= Beginning of Section =
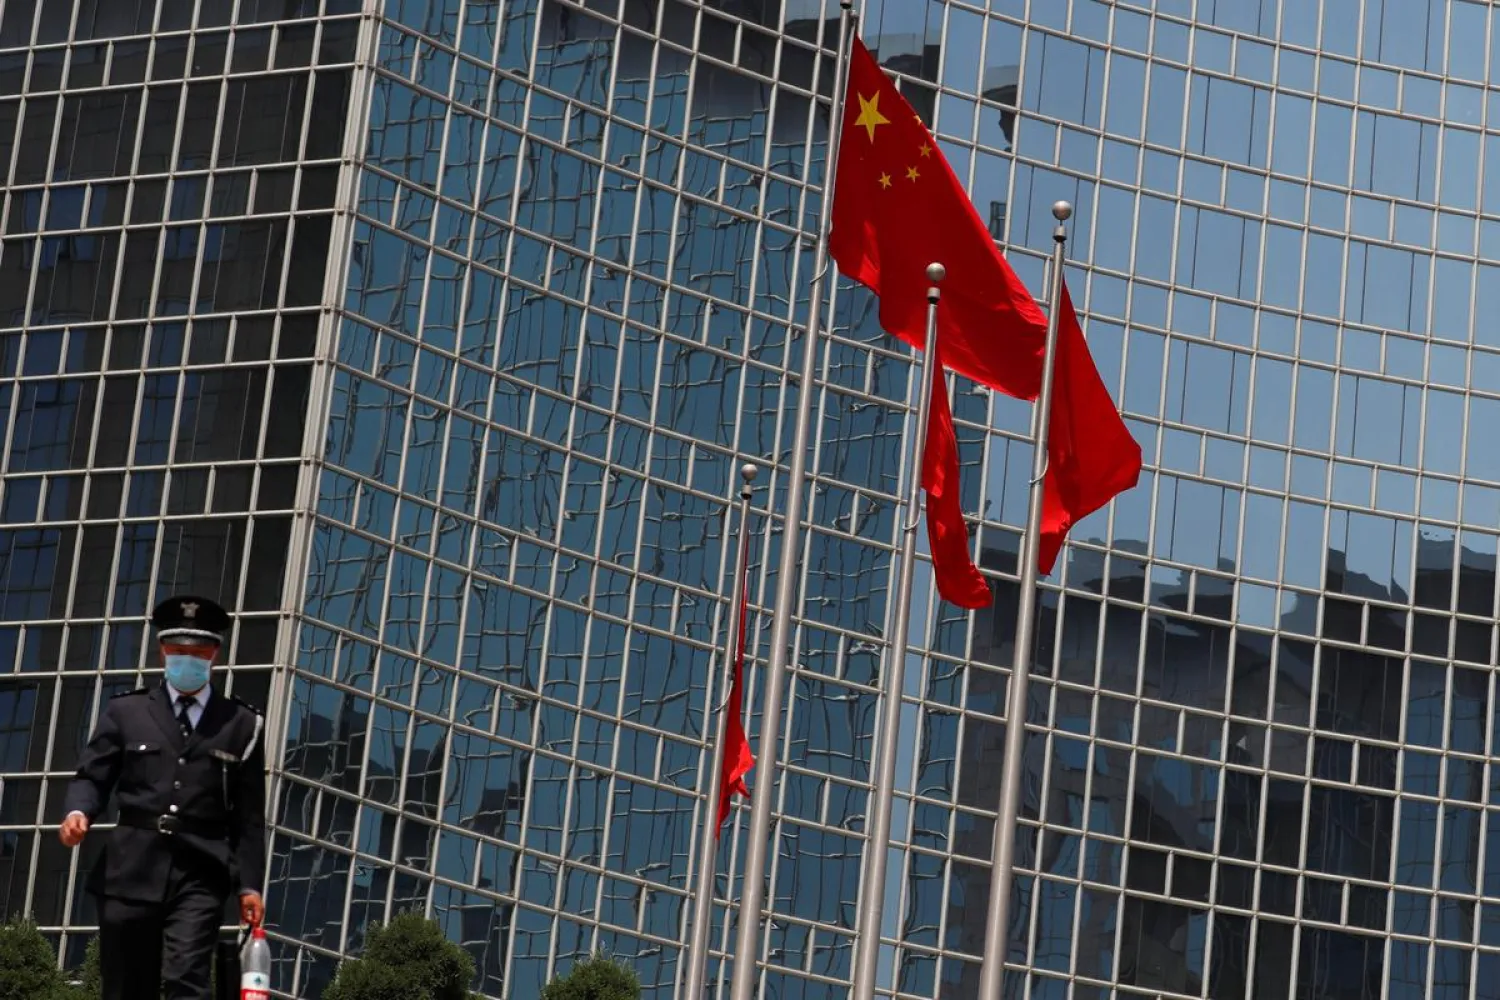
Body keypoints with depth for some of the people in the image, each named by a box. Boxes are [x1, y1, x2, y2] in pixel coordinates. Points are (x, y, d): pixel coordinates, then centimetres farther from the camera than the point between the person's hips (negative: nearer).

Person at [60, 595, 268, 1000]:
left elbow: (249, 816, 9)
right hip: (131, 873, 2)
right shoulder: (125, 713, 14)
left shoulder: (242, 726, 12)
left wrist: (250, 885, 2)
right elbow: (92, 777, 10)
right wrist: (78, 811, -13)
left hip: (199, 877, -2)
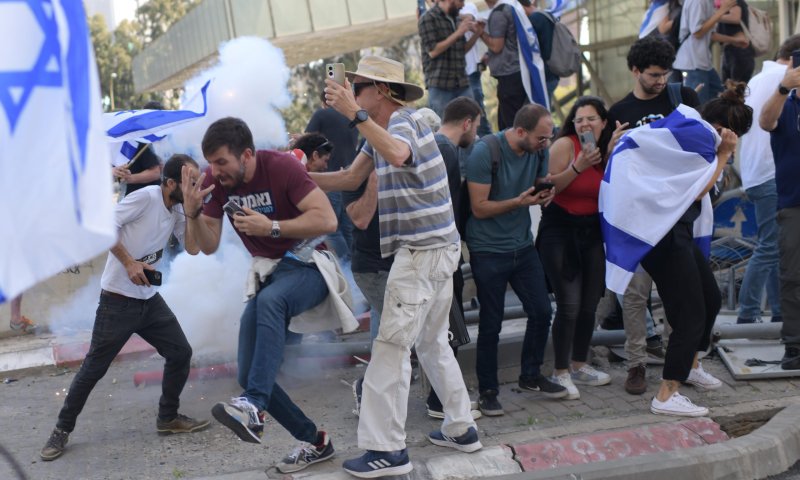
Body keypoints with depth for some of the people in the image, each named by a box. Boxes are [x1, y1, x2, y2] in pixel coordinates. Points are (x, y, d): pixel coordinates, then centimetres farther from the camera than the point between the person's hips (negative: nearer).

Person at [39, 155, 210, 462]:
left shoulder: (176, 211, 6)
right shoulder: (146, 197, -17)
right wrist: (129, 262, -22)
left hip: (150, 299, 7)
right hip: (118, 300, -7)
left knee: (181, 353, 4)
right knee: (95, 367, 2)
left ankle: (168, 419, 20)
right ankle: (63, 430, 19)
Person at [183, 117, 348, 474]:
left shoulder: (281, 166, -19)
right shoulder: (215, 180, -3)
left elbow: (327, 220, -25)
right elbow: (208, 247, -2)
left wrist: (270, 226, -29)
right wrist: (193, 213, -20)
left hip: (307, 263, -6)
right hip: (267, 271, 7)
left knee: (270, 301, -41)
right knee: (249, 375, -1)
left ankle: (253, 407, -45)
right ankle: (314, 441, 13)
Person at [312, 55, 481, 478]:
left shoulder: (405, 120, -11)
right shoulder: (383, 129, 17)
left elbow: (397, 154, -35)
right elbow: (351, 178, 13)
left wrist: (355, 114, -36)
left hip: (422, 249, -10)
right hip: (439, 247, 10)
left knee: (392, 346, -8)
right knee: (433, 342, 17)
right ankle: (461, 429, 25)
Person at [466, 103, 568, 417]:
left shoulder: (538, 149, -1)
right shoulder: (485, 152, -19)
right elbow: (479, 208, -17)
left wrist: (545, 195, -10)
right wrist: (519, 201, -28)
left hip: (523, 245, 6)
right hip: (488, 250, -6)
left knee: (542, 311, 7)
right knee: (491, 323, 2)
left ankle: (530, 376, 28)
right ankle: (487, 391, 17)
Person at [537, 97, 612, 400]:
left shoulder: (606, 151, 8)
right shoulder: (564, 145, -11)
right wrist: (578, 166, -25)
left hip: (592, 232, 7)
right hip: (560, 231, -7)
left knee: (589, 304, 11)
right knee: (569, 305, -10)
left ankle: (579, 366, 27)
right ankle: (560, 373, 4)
= End of Section =
> [DIRECTIONS FOR THIS TASK] Output must match the lines from the start of the records above through the line that contains "right wrist: (78, 811, -13)", exactly and with every picture removed.

> [ANSWER TO THE PROBLEM]
Body keypoints with depth for some of the people in the image, each named by a box. Boxes are [x1, y1, x2, y2] in pixel coordinates. Points are (x, y, d): pixel coordinates, then centimetres farther from the camera than the point between the person's hips (negative: nearer).

Person at [60, 595, 268, 1000]:
left elbow: (249, 816, 9)
right hip: (131, 873, 2)
right shoulder: (125, 713, 14)
left shoulder: (242, 726, 12)
left wrist: (250, 885, 2)
right elbow: (92, 777, 10)
right wrist: (78, 811, -13)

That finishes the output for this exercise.